While working on my dissertation, I was offered the position of Clinical Research Psychologist at the FDR VA Hospital in Montrose, NY. The position required a completed doctoral degree, but was offered to me, anyway, with the requirement that I would have to complete my doctoral degree within the first year in order to keep my job. With a one-month-old daughter, the need for an income overrode the risk of relocating and working under that time pressure. I barely finished the degree under the deadline, and remained at Montrose to conduct research in psychophysiology; in a few years I became Director of the Behavior Therapy and Biofeedback Clinic and Laboratory at the Hospital. In this capacity, I lectured and published in the area of psychophysiological research methods and instrumentation, as well as providing patient care services in Behavioral Medicine. While at Montrose, I developed the first complete computer-based adaptive training system for biofeedback-assisted relaxation therapy.

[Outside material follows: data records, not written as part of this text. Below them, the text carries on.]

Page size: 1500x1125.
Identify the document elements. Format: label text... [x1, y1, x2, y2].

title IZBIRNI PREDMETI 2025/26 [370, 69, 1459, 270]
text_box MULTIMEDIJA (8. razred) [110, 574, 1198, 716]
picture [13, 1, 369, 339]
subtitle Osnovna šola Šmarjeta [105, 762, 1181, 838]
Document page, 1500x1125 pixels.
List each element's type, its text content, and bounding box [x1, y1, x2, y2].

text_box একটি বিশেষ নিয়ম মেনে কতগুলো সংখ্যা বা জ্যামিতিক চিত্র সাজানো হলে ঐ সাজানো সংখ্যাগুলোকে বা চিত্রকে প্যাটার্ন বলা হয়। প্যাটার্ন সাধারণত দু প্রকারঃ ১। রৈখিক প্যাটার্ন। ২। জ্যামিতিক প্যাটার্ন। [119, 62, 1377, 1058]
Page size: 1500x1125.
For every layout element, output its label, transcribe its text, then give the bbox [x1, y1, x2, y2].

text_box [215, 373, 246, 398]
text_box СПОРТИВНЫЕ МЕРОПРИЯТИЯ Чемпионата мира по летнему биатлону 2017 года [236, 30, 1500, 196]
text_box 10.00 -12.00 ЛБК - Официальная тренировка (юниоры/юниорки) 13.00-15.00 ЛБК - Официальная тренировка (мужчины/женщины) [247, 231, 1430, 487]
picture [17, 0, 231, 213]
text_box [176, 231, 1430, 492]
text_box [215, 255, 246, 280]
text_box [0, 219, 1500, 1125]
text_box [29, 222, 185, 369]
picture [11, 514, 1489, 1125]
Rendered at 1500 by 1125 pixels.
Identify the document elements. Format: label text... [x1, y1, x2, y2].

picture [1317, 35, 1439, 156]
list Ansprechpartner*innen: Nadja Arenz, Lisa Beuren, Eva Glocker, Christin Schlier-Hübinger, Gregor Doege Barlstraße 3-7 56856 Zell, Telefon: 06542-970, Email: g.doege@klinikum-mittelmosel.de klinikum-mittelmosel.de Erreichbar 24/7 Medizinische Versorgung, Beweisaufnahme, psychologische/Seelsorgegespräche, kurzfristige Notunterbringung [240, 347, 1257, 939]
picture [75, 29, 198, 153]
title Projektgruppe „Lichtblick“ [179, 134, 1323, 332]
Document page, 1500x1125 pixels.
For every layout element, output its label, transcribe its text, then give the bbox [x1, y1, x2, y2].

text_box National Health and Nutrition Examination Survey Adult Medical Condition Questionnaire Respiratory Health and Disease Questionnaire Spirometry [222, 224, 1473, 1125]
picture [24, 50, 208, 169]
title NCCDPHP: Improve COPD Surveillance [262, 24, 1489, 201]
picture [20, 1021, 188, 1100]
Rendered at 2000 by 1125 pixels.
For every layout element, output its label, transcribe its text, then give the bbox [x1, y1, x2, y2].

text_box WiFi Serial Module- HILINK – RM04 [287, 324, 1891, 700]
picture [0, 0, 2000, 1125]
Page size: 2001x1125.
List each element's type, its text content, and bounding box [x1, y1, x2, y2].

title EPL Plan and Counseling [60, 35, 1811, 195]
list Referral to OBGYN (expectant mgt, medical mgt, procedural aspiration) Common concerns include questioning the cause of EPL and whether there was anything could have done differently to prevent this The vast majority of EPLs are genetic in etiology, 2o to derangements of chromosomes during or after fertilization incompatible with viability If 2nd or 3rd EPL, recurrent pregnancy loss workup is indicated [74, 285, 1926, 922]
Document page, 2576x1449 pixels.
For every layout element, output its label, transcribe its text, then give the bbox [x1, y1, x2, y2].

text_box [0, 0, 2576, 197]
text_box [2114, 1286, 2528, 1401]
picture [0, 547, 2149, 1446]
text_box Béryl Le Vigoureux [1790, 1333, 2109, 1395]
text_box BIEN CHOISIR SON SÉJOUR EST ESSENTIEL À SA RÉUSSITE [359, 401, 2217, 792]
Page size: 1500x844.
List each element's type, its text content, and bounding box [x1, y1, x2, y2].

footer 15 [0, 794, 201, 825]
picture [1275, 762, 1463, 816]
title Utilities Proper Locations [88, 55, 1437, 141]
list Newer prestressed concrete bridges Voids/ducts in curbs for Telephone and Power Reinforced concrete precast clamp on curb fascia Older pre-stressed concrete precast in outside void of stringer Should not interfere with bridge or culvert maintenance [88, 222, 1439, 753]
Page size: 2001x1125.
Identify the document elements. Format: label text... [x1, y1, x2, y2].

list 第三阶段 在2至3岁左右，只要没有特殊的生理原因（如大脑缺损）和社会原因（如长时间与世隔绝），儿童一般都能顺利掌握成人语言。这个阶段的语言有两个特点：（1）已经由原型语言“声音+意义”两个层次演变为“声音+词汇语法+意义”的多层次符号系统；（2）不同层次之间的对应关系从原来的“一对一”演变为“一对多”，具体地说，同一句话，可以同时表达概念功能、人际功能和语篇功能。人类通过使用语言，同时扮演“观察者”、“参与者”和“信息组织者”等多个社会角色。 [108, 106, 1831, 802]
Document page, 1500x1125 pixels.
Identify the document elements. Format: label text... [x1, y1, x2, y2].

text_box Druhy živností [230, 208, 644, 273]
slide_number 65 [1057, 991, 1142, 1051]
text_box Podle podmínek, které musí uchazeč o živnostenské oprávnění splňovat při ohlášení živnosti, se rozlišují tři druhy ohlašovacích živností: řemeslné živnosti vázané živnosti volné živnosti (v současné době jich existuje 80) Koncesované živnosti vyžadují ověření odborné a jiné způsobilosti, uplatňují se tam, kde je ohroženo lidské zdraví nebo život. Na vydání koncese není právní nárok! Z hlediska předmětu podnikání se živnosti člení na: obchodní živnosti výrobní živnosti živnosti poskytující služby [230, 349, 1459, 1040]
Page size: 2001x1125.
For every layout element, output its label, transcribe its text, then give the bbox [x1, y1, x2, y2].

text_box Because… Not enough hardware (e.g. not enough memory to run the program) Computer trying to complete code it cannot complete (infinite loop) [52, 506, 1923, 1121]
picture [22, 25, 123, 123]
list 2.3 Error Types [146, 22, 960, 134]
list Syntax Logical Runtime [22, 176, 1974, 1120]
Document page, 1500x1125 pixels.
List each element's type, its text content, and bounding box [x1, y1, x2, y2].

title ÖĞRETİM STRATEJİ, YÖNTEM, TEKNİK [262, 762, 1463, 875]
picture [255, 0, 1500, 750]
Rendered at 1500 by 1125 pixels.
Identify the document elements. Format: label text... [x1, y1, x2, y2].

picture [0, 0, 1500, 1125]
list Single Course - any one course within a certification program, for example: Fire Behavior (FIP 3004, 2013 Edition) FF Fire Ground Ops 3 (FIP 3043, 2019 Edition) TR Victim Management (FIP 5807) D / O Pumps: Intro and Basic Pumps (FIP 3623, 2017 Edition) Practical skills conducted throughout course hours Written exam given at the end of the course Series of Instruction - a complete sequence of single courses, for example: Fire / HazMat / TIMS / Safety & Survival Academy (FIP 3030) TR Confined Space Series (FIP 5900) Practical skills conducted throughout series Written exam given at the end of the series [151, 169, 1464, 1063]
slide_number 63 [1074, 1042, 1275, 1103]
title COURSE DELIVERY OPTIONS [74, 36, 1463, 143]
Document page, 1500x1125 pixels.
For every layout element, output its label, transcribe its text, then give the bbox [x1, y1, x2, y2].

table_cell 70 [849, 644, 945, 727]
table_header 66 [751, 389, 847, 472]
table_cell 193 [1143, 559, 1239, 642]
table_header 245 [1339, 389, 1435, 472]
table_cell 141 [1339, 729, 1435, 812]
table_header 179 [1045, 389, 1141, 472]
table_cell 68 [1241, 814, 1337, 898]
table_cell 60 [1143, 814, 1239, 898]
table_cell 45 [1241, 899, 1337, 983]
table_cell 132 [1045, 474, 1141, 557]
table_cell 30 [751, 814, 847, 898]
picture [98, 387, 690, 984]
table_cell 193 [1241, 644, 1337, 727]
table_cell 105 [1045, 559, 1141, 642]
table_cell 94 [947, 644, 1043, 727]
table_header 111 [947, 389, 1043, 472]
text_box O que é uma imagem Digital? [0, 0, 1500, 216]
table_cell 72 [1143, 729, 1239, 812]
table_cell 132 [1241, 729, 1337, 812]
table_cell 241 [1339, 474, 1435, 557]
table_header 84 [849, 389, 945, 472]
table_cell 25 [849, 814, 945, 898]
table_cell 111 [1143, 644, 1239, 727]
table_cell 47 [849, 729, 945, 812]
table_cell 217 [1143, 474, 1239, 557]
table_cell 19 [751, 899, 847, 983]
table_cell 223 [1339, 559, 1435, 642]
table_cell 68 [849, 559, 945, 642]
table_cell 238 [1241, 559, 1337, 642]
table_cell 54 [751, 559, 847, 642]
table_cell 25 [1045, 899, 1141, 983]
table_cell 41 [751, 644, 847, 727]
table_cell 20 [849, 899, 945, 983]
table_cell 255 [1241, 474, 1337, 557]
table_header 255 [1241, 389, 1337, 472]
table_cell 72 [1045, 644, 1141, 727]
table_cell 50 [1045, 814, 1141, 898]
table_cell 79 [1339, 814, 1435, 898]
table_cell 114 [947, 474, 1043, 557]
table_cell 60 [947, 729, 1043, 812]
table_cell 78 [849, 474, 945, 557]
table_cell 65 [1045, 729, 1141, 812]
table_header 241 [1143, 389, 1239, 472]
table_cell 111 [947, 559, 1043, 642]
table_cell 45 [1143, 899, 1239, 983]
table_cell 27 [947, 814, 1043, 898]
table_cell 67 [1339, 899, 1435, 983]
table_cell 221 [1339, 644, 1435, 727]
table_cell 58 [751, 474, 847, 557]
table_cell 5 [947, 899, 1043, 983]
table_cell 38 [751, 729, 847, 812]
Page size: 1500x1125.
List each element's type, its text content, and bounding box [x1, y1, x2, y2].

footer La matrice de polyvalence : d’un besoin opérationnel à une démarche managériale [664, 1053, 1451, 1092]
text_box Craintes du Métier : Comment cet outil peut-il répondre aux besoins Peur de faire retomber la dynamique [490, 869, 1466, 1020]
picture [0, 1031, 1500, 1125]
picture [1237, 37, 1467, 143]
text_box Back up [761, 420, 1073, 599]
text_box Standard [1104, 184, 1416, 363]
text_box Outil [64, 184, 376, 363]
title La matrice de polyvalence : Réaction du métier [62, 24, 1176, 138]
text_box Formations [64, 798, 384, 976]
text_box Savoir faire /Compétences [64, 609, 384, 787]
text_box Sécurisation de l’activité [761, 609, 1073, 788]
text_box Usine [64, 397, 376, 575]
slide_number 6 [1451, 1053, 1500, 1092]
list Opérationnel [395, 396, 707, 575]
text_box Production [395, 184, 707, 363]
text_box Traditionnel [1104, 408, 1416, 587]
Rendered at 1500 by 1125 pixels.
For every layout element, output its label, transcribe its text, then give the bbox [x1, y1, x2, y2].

On a visit to Eastern Virginia Medical School to interview for a position there, I contacted an old engineering school friend in the Tidewater Virginia area, and learned that there was an interest in developing physiological measurement capability at my friend's workplace, NASA Langley Research Center (LaRC). This led me to a twenty-year long and ongoing association with NASA. Since joining NASA LaRC in Fall 1980, I have created and led the Human Engineering Methods program, where we use measurements of pilots' physiology to evaluate how the pilots are responding to flying aircraft simulators with various controls and displays and under various flight conditions. This work involves conducting experiments with pilots in flight simulators where electrical signals from the brain and nervous system are measured and analyzed to determine how the pilots are reacting mentally and physically. A primary objective of this research program has been to develop methods for evaluating the impact of automation on the aircrew's ability to perform flight tasks effectively. A recent focus of this work is determining brainwave signs of "hazardous states of awareness" (boredom, stress, inattention), which contribute to flight crew error in aviation accidents, in order to identify what cockpit conditions cause these mental hazards and what can be done to prevent them.

Growing Up

I grew up in a "blue-collar" neighborhood of suburban Nashville, Tennessee, where my parents and their neighbors had moved in from the "country" to the "city" to be "where the jobs were" with Dupont and other factories. My early role models were my father and the other technicians, pipefitters, and machinists of Dupont and Avco factories, who proudly viewed their occupations as crafts, and "brought their crafts home with them" by recreating shops in their homes. A next door neighbor even had an entire machine shop in a separate cinderblock building, where I spent many hours being guided in creating "mechanical marvels." Although my mother never finished high school and my father dropped out of pharmacy technician school, education was highly valued in the Pope family; all three sons earned college degrees, and two earned graduate degrees. During high school, a family friend sparked my interest in electronics by loaning me his old Army Signal Corps training manuals, which I pored over after school when football and band weren't in season.

Family

I am very proud that my children have chosen careers in education. My daughter, Diana, is 27 years old and teaches English at the high school level. My son, Jeremy, is 25 and is in graduate school on his way to becoming a college professor teaching African History.

My Future Plans and Goals

My immediate plans are to mentor the younger members of my research team in continuing our research to benefit aviation safety, and to work to see my inventions made into products that help people develop stronger mental and emotional resources. Upon retirement from NASA in a few years, I plan to devote myself to private practice in Clinical Psychology and college teaching.